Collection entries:
***
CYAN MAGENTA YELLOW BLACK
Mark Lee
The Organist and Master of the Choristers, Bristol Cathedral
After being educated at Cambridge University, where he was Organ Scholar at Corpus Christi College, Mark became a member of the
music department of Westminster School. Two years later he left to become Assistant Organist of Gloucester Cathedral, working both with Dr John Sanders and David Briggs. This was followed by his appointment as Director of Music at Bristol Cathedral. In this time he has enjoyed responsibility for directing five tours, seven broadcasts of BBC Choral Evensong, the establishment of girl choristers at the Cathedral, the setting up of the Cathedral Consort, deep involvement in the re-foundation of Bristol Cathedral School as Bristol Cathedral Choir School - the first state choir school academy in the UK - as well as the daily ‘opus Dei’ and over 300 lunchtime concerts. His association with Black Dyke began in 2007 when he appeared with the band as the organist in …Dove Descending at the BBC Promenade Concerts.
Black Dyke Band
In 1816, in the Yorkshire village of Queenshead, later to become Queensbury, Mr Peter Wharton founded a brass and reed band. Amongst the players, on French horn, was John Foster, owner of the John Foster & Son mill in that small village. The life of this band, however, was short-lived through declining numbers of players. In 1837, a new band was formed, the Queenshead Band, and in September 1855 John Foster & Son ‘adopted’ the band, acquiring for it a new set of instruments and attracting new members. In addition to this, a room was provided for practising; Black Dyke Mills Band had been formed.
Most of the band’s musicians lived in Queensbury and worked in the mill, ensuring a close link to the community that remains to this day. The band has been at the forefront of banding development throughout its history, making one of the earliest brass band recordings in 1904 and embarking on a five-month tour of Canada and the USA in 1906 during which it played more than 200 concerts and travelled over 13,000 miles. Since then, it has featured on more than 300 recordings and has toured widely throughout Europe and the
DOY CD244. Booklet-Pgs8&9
***
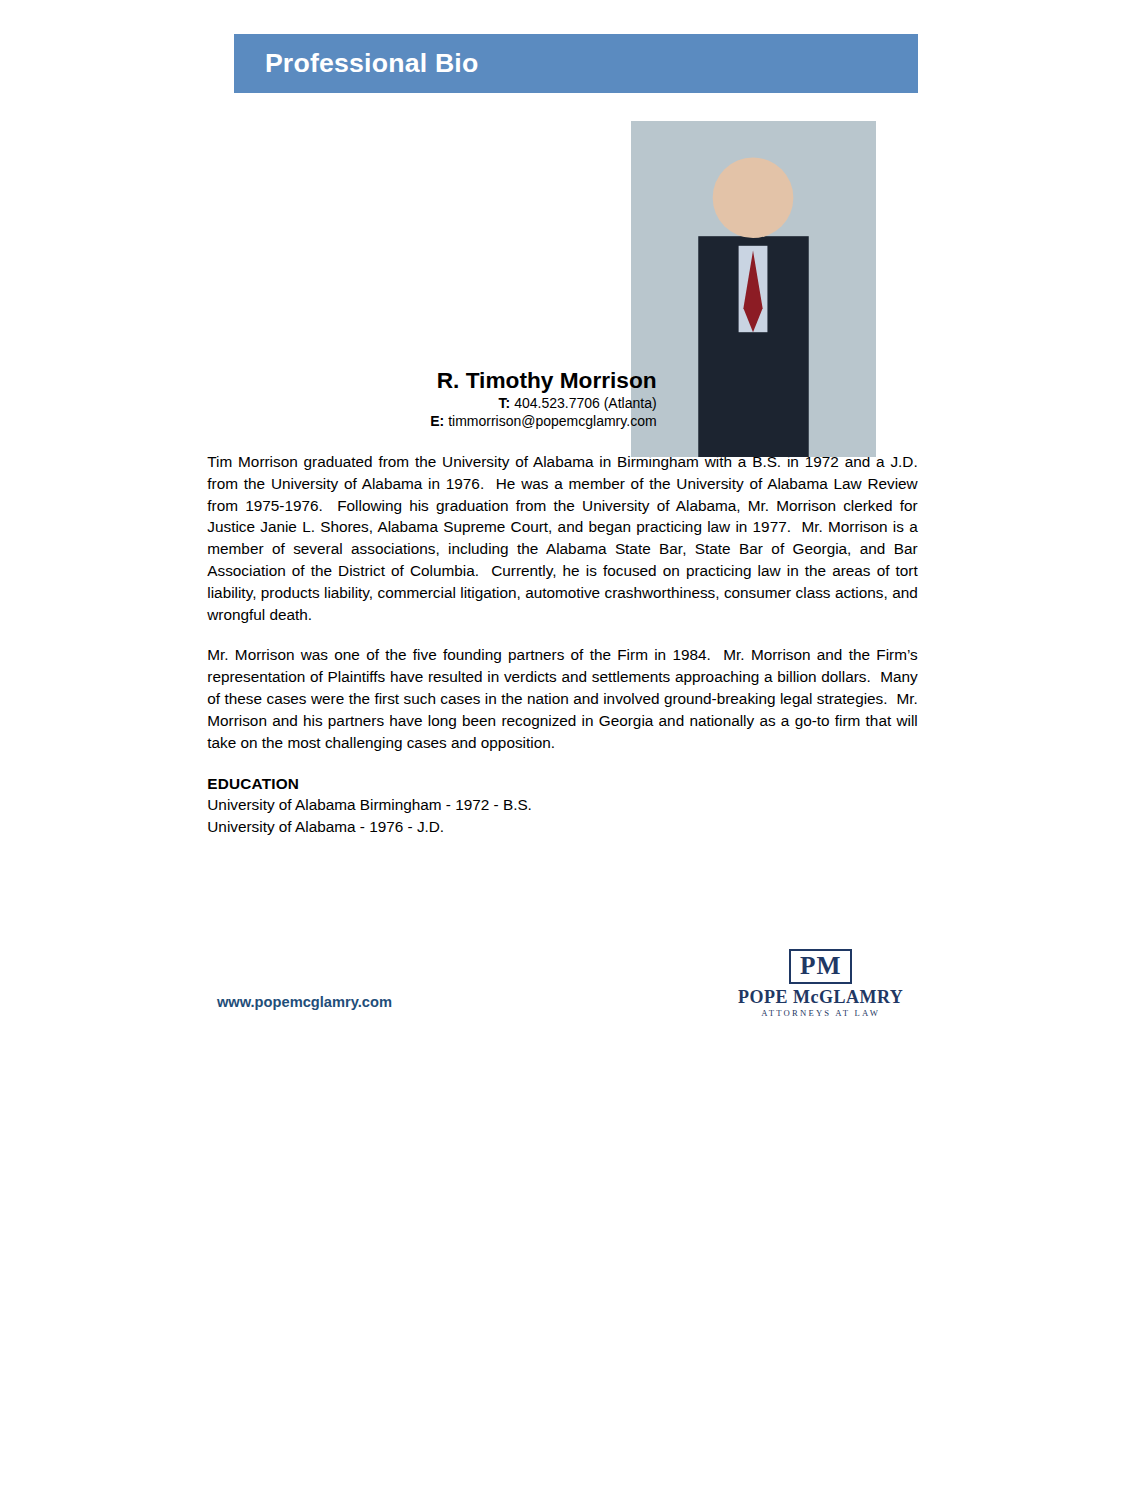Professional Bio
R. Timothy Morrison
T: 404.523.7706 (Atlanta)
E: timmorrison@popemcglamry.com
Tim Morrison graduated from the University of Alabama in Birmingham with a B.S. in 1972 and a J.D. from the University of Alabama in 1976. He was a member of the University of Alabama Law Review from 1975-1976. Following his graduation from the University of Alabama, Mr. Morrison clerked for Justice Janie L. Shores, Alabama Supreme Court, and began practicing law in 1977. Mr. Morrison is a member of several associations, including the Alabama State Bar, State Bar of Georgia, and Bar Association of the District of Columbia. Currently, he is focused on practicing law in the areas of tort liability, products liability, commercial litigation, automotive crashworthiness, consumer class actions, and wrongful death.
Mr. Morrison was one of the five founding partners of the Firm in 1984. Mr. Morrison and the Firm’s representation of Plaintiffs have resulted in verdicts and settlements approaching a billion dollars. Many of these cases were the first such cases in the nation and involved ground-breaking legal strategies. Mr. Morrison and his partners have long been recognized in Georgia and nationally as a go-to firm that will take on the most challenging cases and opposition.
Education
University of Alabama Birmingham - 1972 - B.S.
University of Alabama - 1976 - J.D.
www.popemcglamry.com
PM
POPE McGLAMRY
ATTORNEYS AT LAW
***
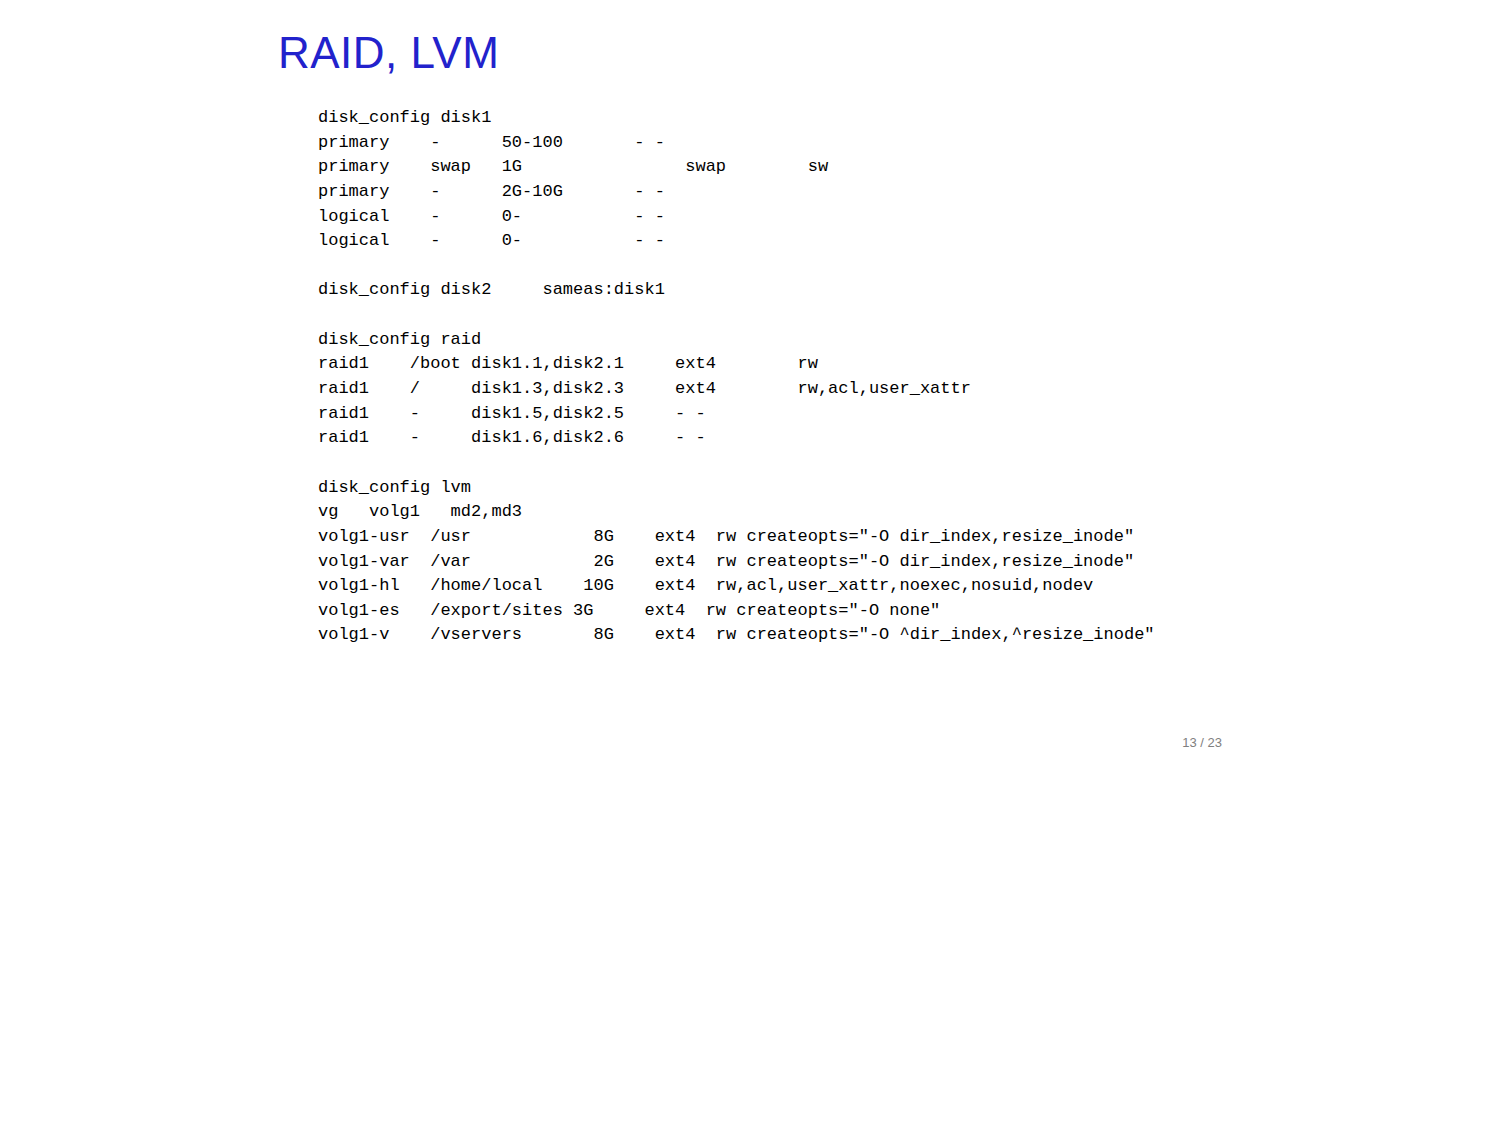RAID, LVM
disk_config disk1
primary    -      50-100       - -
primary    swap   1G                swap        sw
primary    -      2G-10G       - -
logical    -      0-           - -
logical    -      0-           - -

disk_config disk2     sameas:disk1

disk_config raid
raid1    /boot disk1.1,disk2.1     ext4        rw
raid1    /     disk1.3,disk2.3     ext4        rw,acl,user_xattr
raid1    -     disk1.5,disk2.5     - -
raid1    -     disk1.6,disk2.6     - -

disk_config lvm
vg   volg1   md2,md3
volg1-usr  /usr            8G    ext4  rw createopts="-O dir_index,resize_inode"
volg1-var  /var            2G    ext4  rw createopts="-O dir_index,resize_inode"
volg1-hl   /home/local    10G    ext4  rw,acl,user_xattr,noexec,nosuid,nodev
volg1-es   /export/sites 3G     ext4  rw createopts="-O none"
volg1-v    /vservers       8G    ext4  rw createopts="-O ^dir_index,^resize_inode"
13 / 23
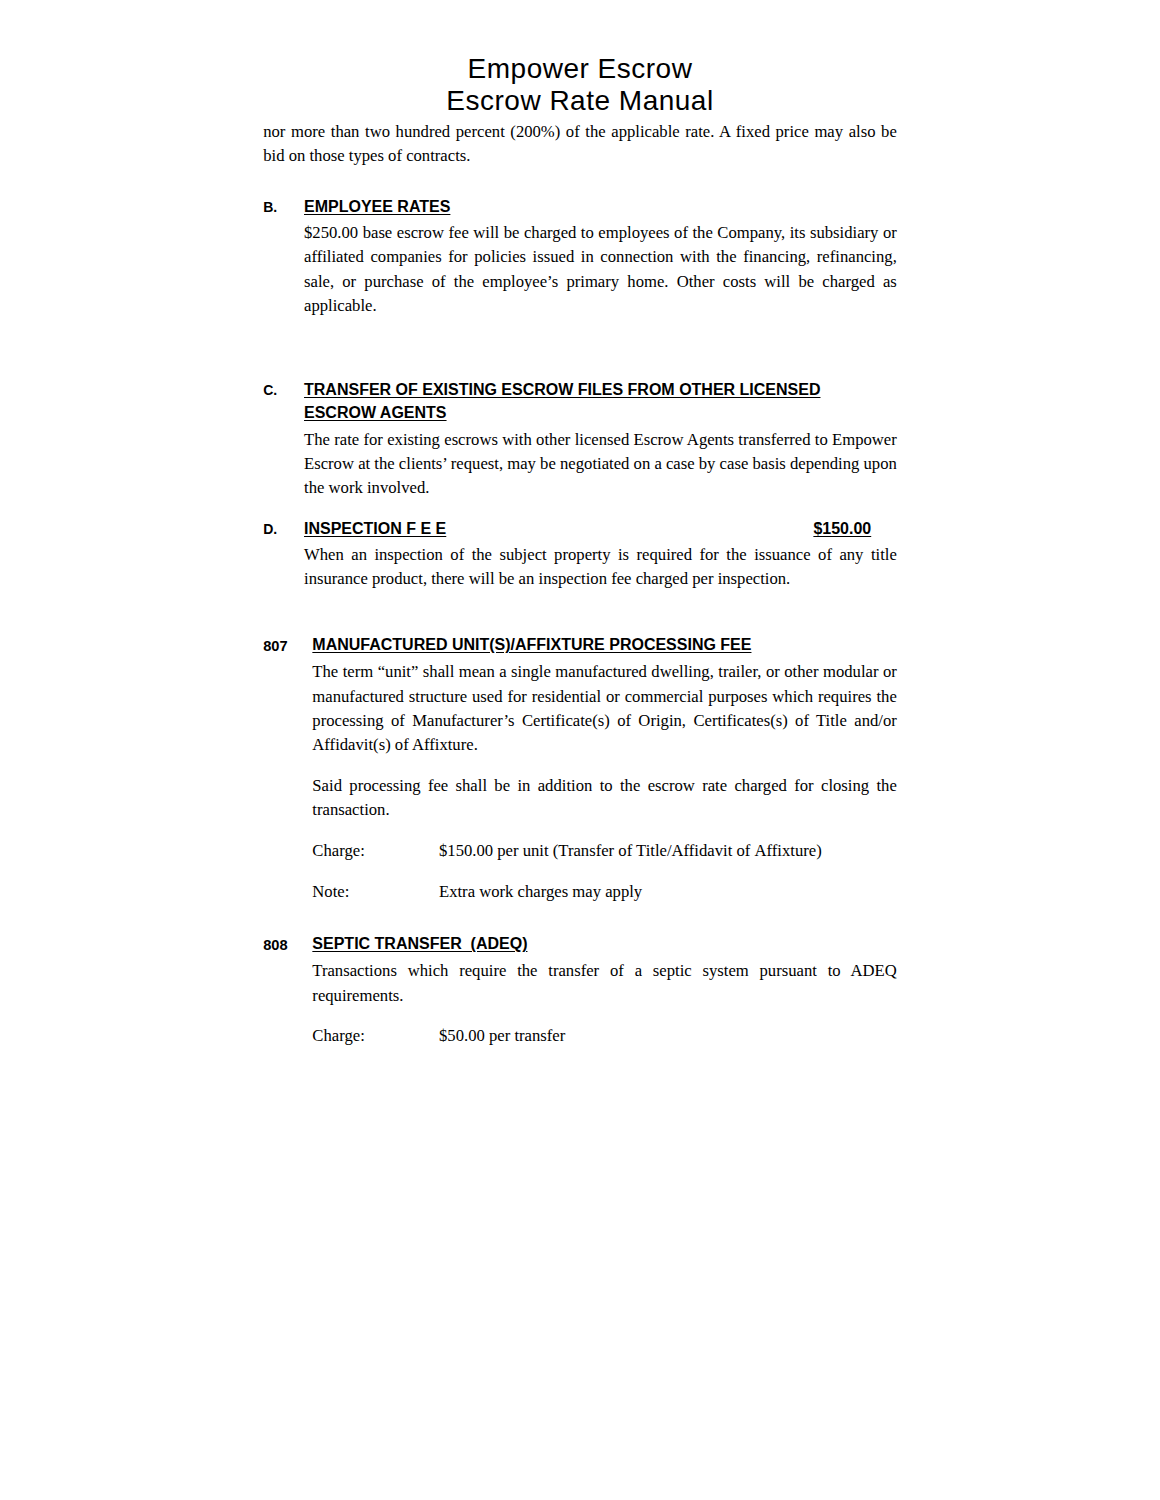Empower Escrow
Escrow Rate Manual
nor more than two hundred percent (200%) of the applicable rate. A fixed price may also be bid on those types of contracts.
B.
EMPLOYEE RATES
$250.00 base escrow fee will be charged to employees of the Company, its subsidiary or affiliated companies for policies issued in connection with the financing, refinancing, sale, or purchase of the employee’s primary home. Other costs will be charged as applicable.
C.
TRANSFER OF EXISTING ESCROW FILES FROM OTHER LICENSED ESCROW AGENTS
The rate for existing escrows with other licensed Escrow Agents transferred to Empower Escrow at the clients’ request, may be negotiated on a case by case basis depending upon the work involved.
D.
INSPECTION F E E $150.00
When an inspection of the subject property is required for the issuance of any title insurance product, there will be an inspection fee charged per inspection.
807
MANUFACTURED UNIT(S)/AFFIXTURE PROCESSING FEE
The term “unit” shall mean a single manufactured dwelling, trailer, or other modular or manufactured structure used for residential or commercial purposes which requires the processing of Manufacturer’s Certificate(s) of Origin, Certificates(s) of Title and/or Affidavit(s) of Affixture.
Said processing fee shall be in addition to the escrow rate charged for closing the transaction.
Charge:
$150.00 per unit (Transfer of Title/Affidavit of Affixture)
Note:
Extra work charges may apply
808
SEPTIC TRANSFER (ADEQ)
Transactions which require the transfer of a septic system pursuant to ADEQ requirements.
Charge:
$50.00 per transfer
***
__WHAT YOU SHOULD DO__. If a line in the records above contains the string "Birmingham", copy that line out.

__YOUR SOLUTION__.
Tim Morrison graduated from the University of Alabama in Birmingham with a B.S. in 1972 and a J.D. from the University of Alabama in 1976. He was a member of the University of Alabama Law Review from 1975-1976. Following his graduation from the University of Alabama, Mr. Morrison clerked for Justice Janie L. Shores, Alabama Supreme Court, and began practicing law in 1977. Mr. Morrison is a member of several associations, including the Alabama State Bar, State Bar of Georgia, and Bar Association of the District of Columbia. Currently, he is focused on practicing law in the areas of tort liability, products liability, commercial litigation, automotive crashworthiness, consumer class actions, and wrongful death.
University of Alabama Birmingham - 1972 - B.S.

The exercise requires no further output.